ND man convicted of horse deaths gets year in jail

MANDAN, N.D. -- On Sept. 24, William Kiefer ran out of second chances. The 64-year-old Fargo, N.D., man who in January had pleaded guilty to nine counts of animal cruelty, in both Burleigh and Morton county cases, was sentenced to one year at the...

William Kiefer

MANDAN, N.D. -- On Sept. 24, William Kiefer ran out of second chances.

The 64-year-old Fargo, N.D., man who in January had pleaded guilty to nine counts of animal cruelty, in both Burleigh and Morton county cases, was sentenced to one year at the Morton County Correctional Center after he pleaded guilty to violating his probation in both cases.

Kiefer's charges stemmed from the deaths of more than 100 horses in his care during the winter of 2012 and early 2013. The horses died of malnourishment and exposure and were found in piles on Kiefer's Morton County property.

More malnourished horses were discovered on Kiefer's Burleigh County property.

South Central District Court Judge Thomas Schneider notes that the state gave Kiefer every chance to pay his penance without jail time, having received "what I would consider a very light sentence the first time around."


Kiefer had been picked up in August after authorities learned he had purchased a horse from a woman in Wyoming despite a court order prohibiting Kiefer from owning livestock for the duration of his probation.

Morton County Assistant State's Attorney Gabrielle Goter and Burleigh County Assistant State's Attorney Justin Schwarz both asked Schneider on Sept. 24 to impose jail time on Kiefer for the violation.

Goter said the state had tried placing Kiefer on electronic monitoring and probation.

"We've already been there. We've already done that. It has not been sufficient," Goter said. "We've been here. We're less than a year after sentencing. We're already back."

Goter said Kiefer was a poor candidate for probation because he had demonstrated a lack of regard for the rules of his probation, including having contact with livestock even after the probation revocation charges had been filed.

"My concern is, we haven't taught Mr. Kiefer anything. He pays his money and he doesn't have to sit any time," she said.

Goter went on to say, "Mr. Kiefer does whatever Mr.
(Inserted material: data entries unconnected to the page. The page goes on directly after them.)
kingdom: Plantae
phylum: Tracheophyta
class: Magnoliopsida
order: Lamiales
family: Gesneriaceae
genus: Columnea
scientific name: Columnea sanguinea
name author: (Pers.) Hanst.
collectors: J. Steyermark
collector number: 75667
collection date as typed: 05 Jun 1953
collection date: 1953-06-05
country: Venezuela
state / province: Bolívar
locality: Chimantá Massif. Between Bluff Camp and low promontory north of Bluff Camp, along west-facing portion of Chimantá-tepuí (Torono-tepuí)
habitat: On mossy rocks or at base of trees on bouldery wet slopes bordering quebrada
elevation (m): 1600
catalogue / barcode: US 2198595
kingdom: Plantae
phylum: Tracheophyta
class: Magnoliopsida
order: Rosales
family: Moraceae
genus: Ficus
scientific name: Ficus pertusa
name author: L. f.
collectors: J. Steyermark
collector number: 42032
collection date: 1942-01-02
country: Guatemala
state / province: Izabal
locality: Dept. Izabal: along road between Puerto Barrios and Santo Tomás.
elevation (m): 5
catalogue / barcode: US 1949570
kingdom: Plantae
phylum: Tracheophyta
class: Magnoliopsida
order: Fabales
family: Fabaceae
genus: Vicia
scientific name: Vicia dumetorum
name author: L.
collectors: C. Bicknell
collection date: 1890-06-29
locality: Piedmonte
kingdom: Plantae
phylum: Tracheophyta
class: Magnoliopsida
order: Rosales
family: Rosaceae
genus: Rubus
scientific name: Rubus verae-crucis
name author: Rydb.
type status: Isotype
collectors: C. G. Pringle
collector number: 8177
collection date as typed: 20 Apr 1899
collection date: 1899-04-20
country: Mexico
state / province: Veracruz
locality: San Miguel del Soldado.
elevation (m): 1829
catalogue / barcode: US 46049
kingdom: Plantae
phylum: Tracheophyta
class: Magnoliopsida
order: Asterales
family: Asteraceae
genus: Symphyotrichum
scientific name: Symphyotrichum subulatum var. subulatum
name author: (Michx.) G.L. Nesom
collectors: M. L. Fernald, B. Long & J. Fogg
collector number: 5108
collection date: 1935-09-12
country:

Kiefer wants to do."

Goter requested, and Schwarz seconded, that Schneider hand Kiefer a one-year sentence, with credit for the six months Kiefer already served on electronic monitoring as well as the week Kiefer spent in jail after being arrested for violating probation.


In addition, Goter asked Schneider to make the two six-month sentences -- one each for the Burleigh and Morton county cases -- be made consecutive, meaning Kiefer would be required to serve a year.

Goter said the cases involved "separate counties. Separate charges. Separate animals that we're dealing with."

Schwarz told the judge he was not "specifically" asking for a consecutive sentence, but that he concurred with Goter's argument.

Kiefer's attorney, Scott Hager of Bismarck, told Schneider that his client had taken responsibility for his actions. He added that Kiefer's violations were a result of his struggling with changing a fundamental part of his life.

"Mr. Kiefer is 64 years old. Throughout the course of his life, horses have always -- horses and animals and livestock -- have always been a part of his life," Hager said, adding that it was "difficult to stop that part of your life."

Hager said Kiefer acknowledged he made a mistake and would accept electronic monitoring, fines or further probation. Hager said Kiefer was opposed to jail time, though.

"To at this point say six months on the Morton County (charges), and another six months on the Burleigh County charges, Mr. Kiefer certainly thinks that that is excessive," Hager said.

Kiefer also addressed the judge.


"I've been on the positive side of society for 99 percent of my life," Kiefer said. "I admit, mistakes were made. And I guess all I can say is my dad always told me, 'If you tell the truth, you don't have to remember what you said.'"

Kiefer seconded his attorney's request.

"I would appreciate the opportunity to continue contributing to society without having to spend time in jail. Whatever other restrictions were placed by the court would be acceptable," he said.

When Schneider gave Goter the chance to respond to Kiefer, the assistant state's attorney challenged Kiefer's statement.

"In the Morton County case, there were over 100 animals that died. That's not 'mistakes were made,' that's significant," Goter said. "The dishonesty is there. The same pattern of behavior is there."

Schneider agreed.

"This was a very significant case. We're talking about more than 100 animals dying," the judge said. "And here we are back in court. Mr. Kiefer didn't comply with the requirement of no animals."

Schneider accepted Goter's recommendation of one year in jail, adding that Kiefer would begin that sentence immediately.


After the hearing, Kiefer was taken into custody at the Burleigh County Courthouse, with the intent of transferring him to Morton County Correctional Center to begin his sentence.

Hager could not be reached for comment.